DESCRIPTION OF THE TASK: Collect every line of the records that contains the string "réservation". Case counts.

Saved entries:
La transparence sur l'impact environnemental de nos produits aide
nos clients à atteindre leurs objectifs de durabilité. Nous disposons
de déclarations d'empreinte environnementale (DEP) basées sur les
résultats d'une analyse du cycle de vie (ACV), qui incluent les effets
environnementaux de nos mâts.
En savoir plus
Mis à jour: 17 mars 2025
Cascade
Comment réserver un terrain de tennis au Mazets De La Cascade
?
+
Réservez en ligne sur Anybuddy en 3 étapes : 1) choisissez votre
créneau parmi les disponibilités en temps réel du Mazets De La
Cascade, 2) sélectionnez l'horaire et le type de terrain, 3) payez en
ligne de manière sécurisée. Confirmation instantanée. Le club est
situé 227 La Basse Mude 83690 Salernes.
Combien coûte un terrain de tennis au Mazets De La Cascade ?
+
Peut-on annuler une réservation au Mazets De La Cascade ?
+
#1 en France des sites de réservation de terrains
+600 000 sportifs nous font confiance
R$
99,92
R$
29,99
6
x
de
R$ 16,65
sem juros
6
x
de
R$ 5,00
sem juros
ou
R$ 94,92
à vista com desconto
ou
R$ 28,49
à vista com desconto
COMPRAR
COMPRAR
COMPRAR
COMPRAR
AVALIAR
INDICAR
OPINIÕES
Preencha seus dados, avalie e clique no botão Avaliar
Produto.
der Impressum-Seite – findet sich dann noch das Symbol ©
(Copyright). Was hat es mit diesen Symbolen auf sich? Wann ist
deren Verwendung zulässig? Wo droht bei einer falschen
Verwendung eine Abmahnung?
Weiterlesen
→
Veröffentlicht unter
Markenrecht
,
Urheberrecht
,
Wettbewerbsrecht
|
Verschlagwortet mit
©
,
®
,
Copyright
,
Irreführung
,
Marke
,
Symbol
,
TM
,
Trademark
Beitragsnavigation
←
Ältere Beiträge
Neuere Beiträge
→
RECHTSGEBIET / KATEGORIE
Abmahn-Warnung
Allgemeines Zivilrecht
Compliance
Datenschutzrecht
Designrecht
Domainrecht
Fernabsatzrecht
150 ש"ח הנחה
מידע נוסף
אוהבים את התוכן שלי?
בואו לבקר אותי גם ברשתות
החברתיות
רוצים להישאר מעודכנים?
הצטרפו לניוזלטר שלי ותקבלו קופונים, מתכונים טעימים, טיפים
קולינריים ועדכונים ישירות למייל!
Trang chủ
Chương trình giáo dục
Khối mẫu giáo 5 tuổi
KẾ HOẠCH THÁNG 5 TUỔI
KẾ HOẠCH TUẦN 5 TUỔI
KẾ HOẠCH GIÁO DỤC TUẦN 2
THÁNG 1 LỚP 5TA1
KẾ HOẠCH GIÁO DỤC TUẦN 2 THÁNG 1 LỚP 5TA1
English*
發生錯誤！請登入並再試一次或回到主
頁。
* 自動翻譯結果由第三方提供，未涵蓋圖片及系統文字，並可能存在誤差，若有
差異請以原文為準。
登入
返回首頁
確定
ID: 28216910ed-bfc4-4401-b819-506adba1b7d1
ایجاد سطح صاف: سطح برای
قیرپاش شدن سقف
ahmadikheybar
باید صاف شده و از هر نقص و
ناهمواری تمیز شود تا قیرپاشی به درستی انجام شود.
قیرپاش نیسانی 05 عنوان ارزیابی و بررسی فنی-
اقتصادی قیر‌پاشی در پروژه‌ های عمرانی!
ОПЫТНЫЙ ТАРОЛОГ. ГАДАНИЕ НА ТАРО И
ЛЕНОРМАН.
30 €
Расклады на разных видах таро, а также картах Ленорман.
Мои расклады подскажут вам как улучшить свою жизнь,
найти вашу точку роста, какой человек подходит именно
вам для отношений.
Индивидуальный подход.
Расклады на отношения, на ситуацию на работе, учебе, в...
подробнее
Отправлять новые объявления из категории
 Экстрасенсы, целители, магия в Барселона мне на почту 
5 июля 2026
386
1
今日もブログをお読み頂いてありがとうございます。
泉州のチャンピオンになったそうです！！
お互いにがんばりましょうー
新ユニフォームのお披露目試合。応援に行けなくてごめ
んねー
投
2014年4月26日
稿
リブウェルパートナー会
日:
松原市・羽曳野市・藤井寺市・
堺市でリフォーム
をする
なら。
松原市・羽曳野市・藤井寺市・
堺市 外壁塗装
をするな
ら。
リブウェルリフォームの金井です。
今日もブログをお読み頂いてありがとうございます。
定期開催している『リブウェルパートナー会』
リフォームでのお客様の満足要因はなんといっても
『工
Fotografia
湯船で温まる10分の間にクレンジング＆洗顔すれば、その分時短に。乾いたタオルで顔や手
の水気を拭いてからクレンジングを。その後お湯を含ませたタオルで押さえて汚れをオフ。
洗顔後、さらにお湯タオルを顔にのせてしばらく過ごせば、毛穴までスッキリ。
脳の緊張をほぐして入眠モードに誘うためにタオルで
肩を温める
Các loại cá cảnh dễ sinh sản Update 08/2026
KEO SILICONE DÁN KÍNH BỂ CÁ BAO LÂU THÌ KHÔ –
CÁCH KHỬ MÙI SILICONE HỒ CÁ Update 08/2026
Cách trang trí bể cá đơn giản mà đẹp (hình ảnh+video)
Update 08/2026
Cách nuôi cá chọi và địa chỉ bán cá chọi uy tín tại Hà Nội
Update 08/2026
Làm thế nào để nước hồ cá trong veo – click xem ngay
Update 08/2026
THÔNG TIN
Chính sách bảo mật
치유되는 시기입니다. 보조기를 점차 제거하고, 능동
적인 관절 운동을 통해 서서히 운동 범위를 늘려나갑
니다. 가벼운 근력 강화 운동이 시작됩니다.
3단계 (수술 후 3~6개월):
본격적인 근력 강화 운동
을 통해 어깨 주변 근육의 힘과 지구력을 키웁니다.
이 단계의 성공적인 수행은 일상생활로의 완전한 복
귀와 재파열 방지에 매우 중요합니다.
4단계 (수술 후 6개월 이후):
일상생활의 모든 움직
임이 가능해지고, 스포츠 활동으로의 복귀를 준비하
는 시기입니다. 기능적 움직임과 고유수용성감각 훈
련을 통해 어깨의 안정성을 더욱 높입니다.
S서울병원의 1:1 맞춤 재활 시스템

WRITTEN ANSWER:
Peut-on annuler une réservation au Mazets De La Cascade ?
#1 en France des sites de réservation de terrains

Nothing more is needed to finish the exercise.